### Information shown:
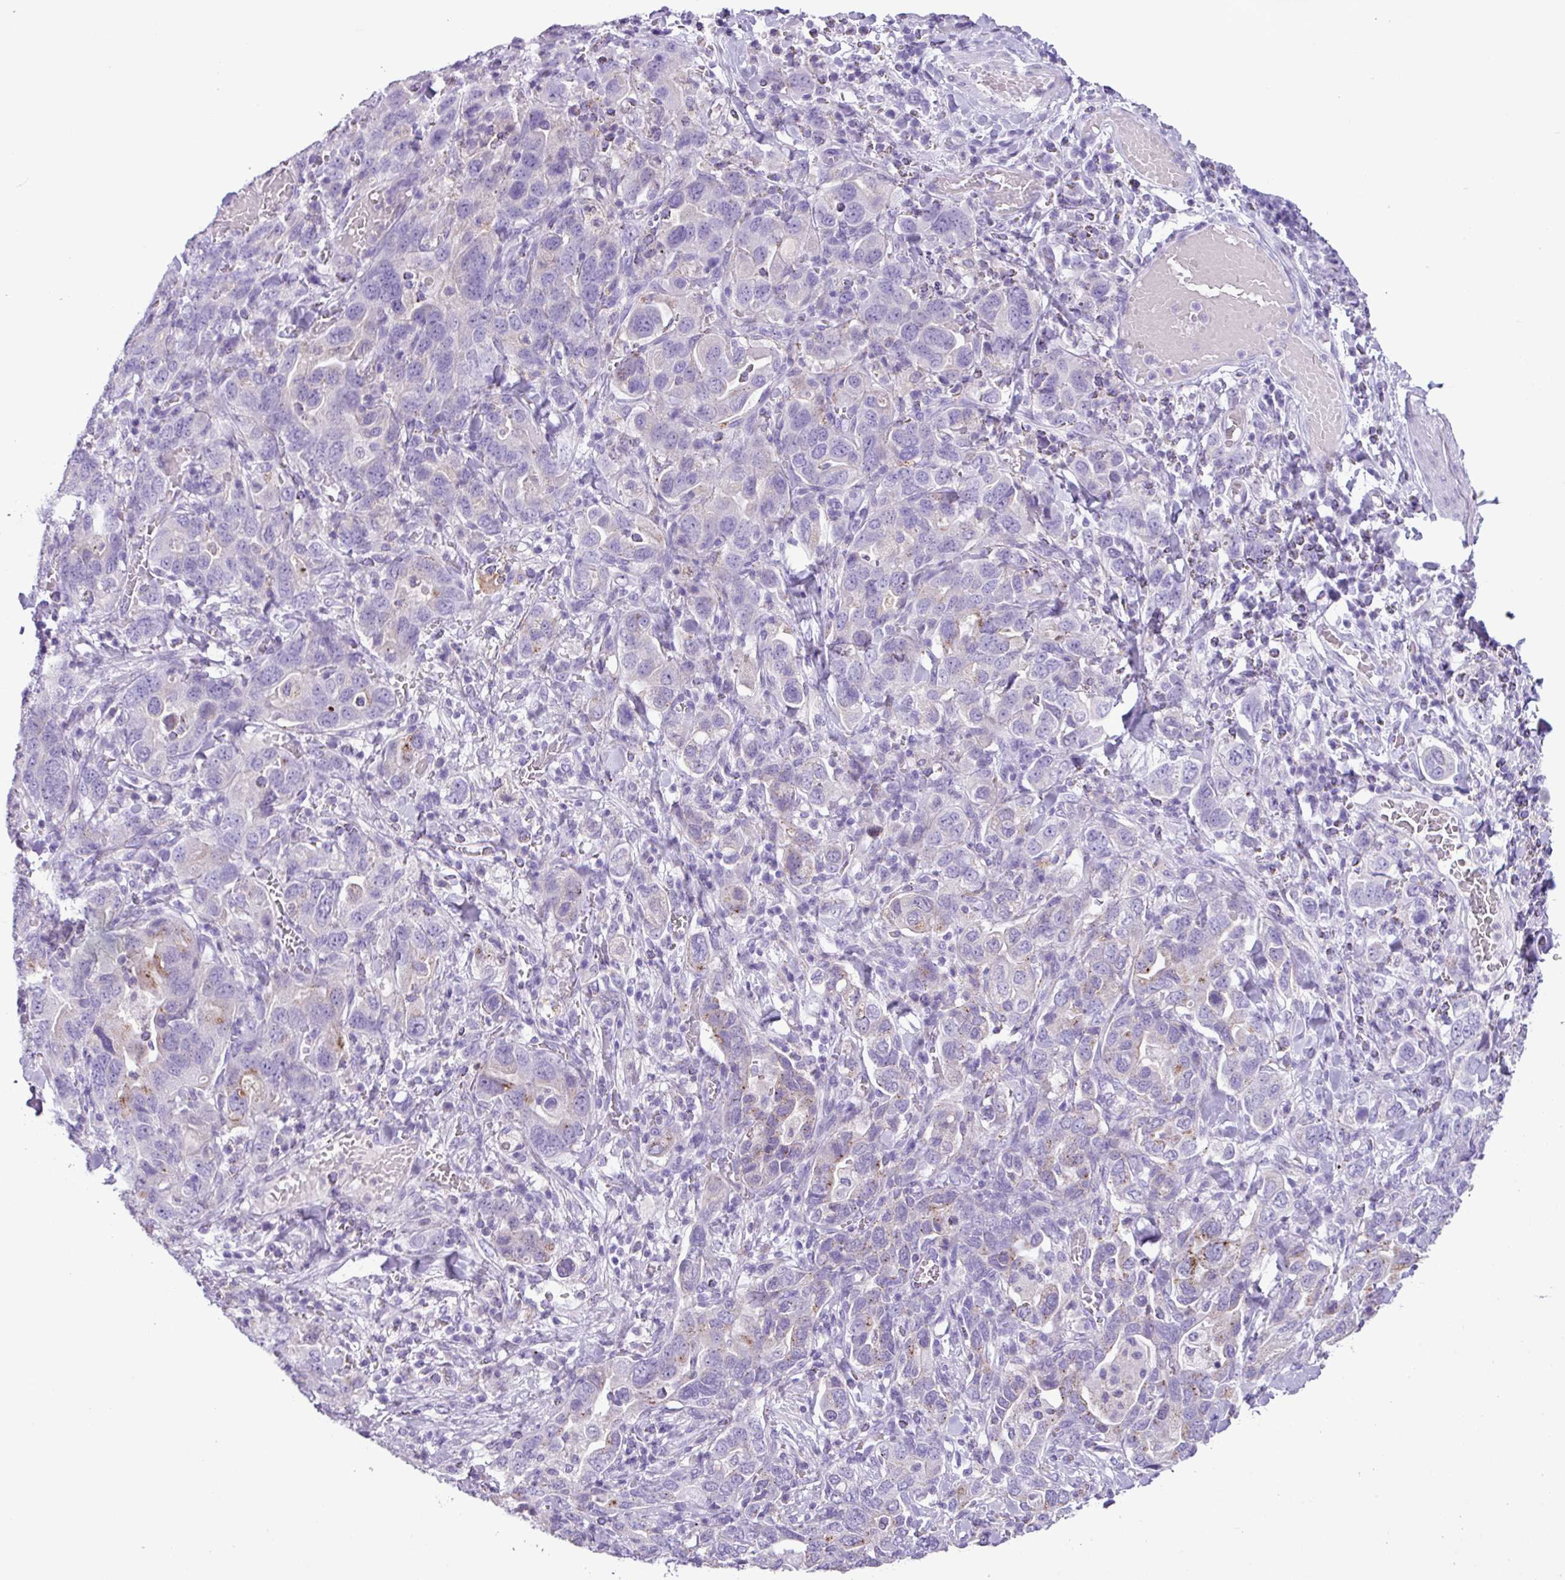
{"staining": {"intensity": "negative", "quantity": "none", "location": "none"}, "tissue": "stomach cancer", "cell_type": "Tumor cells", "image_type": "cancer", "snomed": [{"axis": "morphology", "description": "Adenocarcinoma, NOS"}, {"axis": "topography", "description": "Stomach, upper"}, {"axis": "topography", "description": "Stomach"}], "caption": "Stomach cancer (adenocarcinoma) was stained to show a protein in brown. There is no significant expression in tumor cells. (Immunohistochemistry (ihc), brightfield microscopy, high magnification).", "gene": "CYSTM1", "patient": {"sex": "male", "age": 62}}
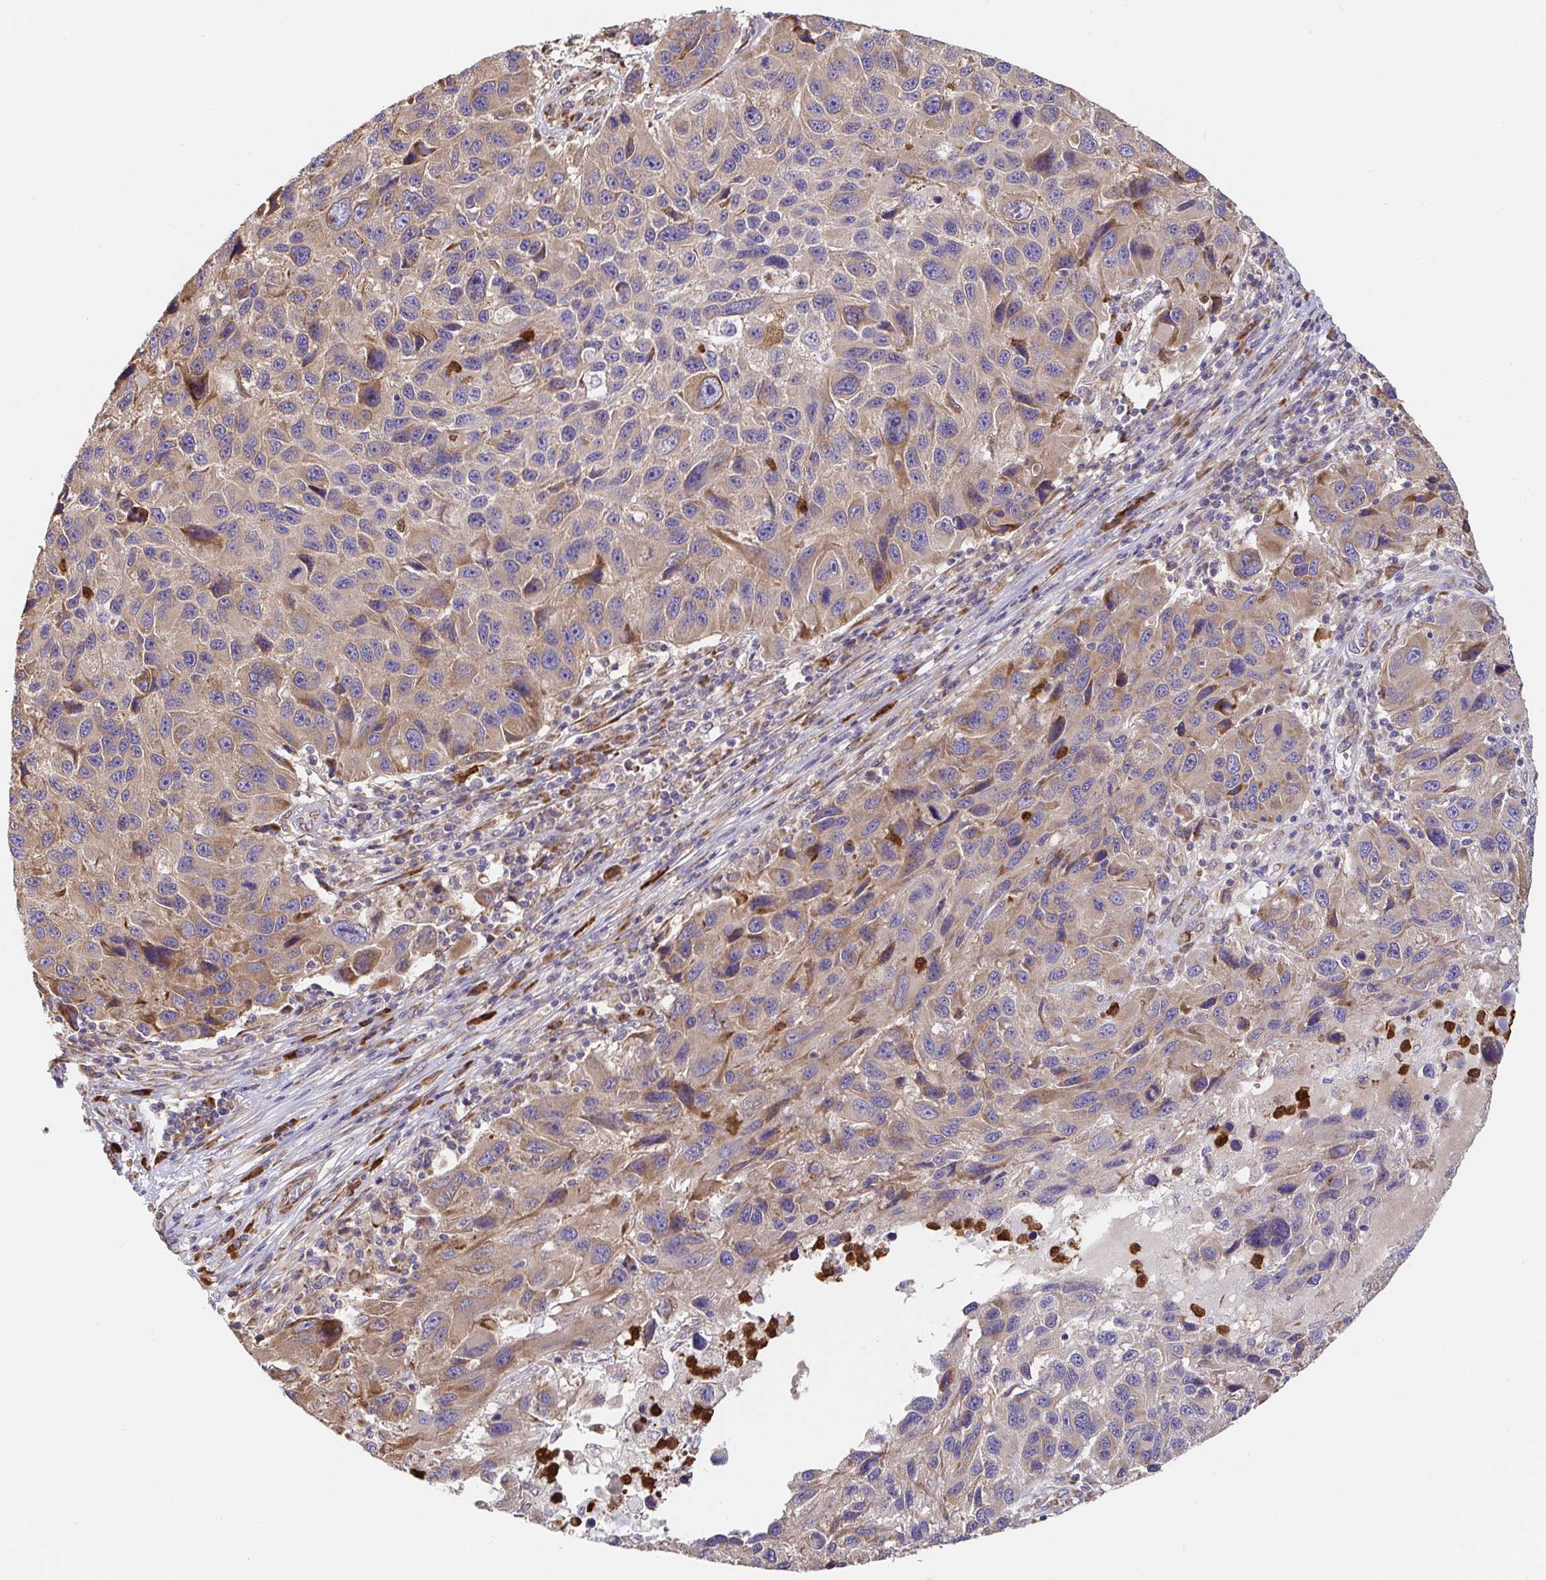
{"staining": {"intensity": "weak", "quantity": "25%-75%", "location": "cytoplasmic/membranous"}, "tissue": "melanoma", "cell_type": "Tumor cells", "image_type": "cancer", "snomed": [{"axis": "morphology", "description": "Malignant melanoma, NOS"}, {"axis": "topography", "description": "Skin"}], "caption": "Melanoma stained with IHC exhibits weak cytoplasmic/membranous expression in approximately 25%-75% of tumor cells.", "gene": "PDPK1", "patient": {"sex": "male", "age": 53}}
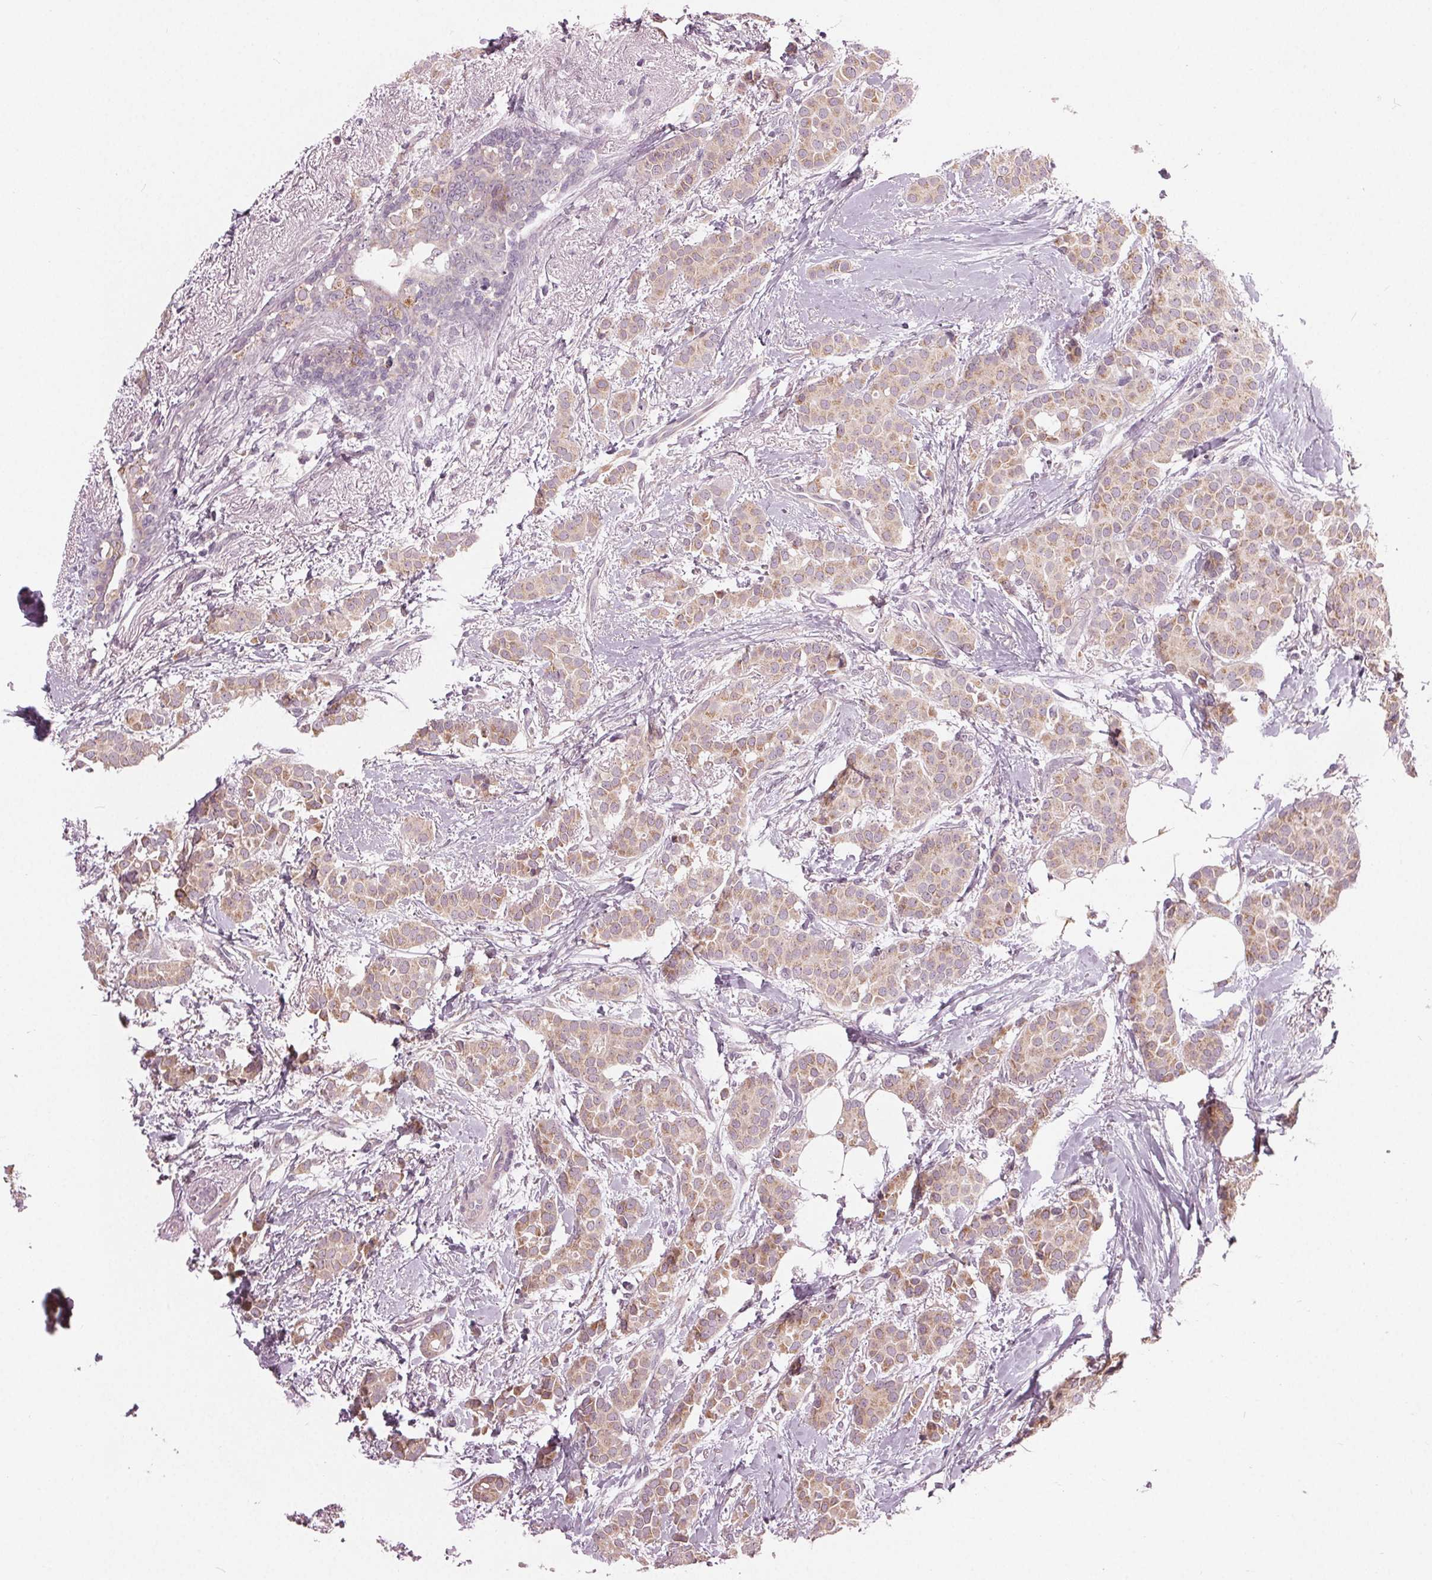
{"staining": {"intensity": "weak", "quantity": "25%-75%", "location": "cytoplasmic/membranous"}, "tissue": "breast cancer", "cell_type": "Tumor cells", "image_type": "cancer", "snomed": [{"axis": "morphology", "description": "Duct carcinoma"}, {"axis": "topography", "description": "Breast"}], "caption": "Human breast cancer (intraductal carcinoma) stained with a brown dye demonstrates weak cytoplasmic/membranous positive staining in about 25%-75% of tumor cells.", "gene": "ZNF605", "patient": {"sex": "female", "age": 79}}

### Task item:
Without any pictures, repeat the listing exactly.

### Output for this exercise:
{"staining": {"intensity": "negative", "quantity": "none", "location": "none"}, "tissue": "stomach cancer", "cell_type": "Tumor cells", "image_type": "cancer", "snomed": [{"axis": "morphology", "description": "Adenocarcinoma, NOS"}, {"axis": "topography", "description": "Stomach, upper"}, {"axis": "topography", "description": "Stomach"}], "caption": "Stomach cancer (adenocarcinoma) was stained to show a protein in brown. There is no significant expression in tumor cells. (Immunohistochemistry (ihc), brightfield microscopy, high magnification).", "gene": "CYSTM1", "patient": {"sex": "male", "age": 62}}
{"staining": {"intensity": "weak", "quantity": "25%-75%", "location": "cytoplasmic/membranous"}, "tissue": "melanoma", "cell_type": "Tumor cells", "image_type": "cancer", "snomed": [{"axis": "morphology", "description": "Malignant melanoma, NOS"}, {"axis": "topography", "description": "Skin"}], "caption": "Melanoma stained with IHC exhibits weak cytoplasmic/membranous expression in approximately 25%-75% of tumor cells.", "gene": "PDPK1", "patient": {"sex": "male", "age": 53}}
{"staining": {"intensity": "weak", "quantity": "25%-75%", "location": "cytoplasmic/membranous"}, "tissue": "breast cancer", "cell_type": "Tumor cells", "image_type": "cancer", "snomed": [{"axis": "morphology", "description": "Duct carcinoma"}, {"axis": "topography", "description": "Breast"}], "caption": "Human breast cancer (intraductal carcinoma) stained with a brown dye demonstrates weak cytoplasmic/membranous positive staining in about 25%-75% of tumor cells.", "gene": "ZNF605", "patient": {"sex": "female", "age": 79}}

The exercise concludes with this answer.